- IOC code: KGZ
- NOC: National Olympic Committee of the Kyrgyz Republic

in Birmingham, United States 7 July 2022 – 17 July 2022
- Competitors: 2 (2 men) in 2 sports and 2 events
- Medals Ranked 60th: Gold 0 Silver 1 Bronze 1 Total 2

World Games appearances
- 1981; 1985; 1989; 1993; 1997; 2001; 2005; 2009; 2013; 2017; 2022;

= Kyrgyzstan at the 2022 World Games =

Kyrgyzstan competed at the 2022 World Games held in Birmingham, United States from 7 to 17 July 2022. Athletes representing Kyrgyzstan won one silver medal and one bronze medal. The country finished in 60th place in the medal table.

==Medalists==

| Medal | Name | Sport | Event | Date |
|---|---|---|---|---|
| Silver | Abdurahmanhaji Murtazaliev [ru] | Ju-jitsu | Men's ne-waza 85 kg | 15 July |
| Bronze | Ikbol Fozilzhonov | Kickboxing | Men's 63.5 kg | 14 July |

==Competitors==
The following is the list of number of competitors in the Games.

| Sport | Men | Women | Total |
|---|---|---|---|
| Ju-jitsu | 1 | 0 | 1 |
| Kickboxing | 1 | 0 | 1 |
| Total | 2 | 0 | 2 |

==Ju-jitsu==

Kyrgyzstan won one silver medal in ju-jitsu.

- Problems to work on:
**A.** Answer these questions using the article on Kyrgyzstan at the 2022 World Games.
(i) In which city and country were the Games held?
(ii) In what sport and event did Ikbol Fozilzhonov win his medal?
(iii) Where did Kyrgyzstan finish in the medal table?
**B.** Carry on the article on Kyrgyzstan at the 2022 World Games from the point where it stops.

[Collection entries]
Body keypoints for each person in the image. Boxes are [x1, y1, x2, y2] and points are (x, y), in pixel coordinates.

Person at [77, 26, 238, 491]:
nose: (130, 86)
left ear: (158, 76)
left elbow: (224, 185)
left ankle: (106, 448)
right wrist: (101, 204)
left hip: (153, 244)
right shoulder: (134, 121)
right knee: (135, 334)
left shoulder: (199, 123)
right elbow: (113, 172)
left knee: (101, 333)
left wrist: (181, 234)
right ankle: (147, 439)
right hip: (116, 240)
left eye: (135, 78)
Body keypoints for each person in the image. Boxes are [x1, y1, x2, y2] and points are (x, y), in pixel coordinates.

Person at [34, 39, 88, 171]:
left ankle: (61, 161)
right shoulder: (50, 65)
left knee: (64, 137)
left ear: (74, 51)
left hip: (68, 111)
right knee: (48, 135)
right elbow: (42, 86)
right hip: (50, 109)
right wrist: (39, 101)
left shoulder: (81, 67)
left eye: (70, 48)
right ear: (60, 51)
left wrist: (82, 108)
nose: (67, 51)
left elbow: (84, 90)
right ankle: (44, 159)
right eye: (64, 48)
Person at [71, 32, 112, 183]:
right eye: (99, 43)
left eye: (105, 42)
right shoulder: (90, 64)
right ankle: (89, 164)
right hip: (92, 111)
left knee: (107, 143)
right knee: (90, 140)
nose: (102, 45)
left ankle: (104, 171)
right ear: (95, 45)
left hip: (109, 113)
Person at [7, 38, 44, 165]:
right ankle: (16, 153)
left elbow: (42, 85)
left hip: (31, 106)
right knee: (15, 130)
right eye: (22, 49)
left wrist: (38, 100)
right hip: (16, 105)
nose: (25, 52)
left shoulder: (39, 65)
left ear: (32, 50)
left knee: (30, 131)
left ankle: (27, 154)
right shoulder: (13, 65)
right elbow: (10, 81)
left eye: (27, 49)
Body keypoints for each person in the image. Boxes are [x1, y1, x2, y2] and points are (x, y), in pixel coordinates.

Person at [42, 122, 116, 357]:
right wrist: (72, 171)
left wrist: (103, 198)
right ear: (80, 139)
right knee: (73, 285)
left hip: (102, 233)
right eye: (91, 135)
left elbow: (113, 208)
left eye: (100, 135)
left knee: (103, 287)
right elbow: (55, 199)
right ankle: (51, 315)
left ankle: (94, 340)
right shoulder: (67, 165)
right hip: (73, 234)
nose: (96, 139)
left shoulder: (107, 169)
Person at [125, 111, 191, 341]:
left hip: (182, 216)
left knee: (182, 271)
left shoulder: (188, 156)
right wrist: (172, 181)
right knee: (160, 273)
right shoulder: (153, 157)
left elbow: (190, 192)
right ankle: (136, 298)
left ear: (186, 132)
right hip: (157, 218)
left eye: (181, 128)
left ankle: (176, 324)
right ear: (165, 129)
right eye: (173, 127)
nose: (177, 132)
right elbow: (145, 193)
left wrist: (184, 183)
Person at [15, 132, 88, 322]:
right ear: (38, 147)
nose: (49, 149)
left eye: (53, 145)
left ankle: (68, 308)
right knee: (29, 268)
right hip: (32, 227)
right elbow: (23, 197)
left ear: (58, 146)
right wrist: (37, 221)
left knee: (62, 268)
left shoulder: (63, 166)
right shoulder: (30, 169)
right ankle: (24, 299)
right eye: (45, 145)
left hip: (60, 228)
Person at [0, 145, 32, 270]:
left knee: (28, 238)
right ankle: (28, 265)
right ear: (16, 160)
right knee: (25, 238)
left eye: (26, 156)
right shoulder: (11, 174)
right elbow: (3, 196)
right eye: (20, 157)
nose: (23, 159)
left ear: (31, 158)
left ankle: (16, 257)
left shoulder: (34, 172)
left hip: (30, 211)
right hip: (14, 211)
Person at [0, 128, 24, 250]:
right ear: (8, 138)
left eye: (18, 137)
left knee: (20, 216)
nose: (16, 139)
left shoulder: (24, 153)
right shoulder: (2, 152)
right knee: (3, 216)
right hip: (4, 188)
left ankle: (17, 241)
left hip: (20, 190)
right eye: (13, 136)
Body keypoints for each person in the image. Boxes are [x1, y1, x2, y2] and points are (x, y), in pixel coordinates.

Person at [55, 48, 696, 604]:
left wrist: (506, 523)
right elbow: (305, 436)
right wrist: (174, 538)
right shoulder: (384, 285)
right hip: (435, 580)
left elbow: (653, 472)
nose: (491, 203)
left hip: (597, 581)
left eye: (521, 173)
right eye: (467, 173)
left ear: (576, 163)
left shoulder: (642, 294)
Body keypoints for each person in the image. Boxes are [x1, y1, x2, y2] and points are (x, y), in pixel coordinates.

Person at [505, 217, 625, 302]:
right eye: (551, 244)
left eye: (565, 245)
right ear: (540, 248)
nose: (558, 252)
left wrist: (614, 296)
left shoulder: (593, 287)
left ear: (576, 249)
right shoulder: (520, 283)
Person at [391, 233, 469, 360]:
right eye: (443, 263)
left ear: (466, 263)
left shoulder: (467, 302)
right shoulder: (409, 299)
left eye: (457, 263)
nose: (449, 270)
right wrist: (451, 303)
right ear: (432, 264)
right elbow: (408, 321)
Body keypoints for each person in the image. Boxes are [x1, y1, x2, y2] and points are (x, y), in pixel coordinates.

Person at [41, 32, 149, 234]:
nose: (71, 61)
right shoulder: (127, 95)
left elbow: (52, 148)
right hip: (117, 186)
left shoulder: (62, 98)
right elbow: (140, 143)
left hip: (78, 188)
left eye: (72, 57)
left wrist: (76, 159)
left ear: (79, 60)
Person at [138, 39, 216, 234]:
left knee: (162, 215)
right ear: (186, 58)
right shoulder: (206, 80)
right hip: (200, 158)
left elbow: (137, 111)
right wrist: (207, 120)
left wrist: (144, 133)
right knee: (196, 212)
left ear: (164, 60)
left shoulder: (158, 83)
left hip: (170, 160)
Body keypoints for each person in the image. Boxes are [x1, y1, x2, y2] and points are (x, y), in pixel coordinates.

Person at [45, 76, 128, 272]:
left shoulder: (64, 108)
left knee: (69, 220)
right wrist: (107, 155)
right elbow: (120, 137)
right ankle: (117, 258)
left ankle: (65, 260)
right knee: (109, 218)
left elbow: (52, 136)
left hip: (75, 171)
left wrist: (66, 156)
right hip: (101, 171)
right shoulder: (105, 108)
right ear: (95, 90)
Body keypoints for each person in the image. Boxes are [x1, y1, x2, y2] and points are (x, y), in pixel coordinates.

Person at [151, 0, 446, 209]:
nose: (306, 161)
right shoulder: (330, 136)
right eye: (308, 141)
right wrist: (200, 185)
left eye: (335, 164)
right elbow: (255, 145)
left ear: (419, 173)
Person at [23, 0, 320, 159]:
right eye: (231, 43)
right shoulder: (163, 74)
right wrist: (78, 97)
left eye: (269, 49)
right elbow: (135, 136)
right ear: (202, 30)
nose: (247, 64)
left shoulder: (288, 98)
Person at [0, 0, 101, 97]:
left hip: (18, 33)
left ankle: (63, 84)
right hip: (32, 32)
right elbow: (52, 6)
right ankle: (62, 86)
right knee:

- Results of the exercise:
**A.**
(i) Birmingham, United States
(ii) Kickboxing, men's 63.5 kg
(iii) 60th place

**B.**
| Athlete | Category | Quarterfinals | Semifinals | Final/Bronze medal bout |  |
| Opposition Result | Opposition Result | Opposition Result | Rank |
| Abdurahmanhaji Murtazaliev | Men's ne-waza 85 kg | Kozak (POL) W 2–0 | Shemesh (ISR) W 4–2 | Al-Ketbi (UAE) L 0–0 | 2nd place, silver medalist(s) |

==Kickboxing==

Kyrgyzstan won one bronze medal in kickboxing.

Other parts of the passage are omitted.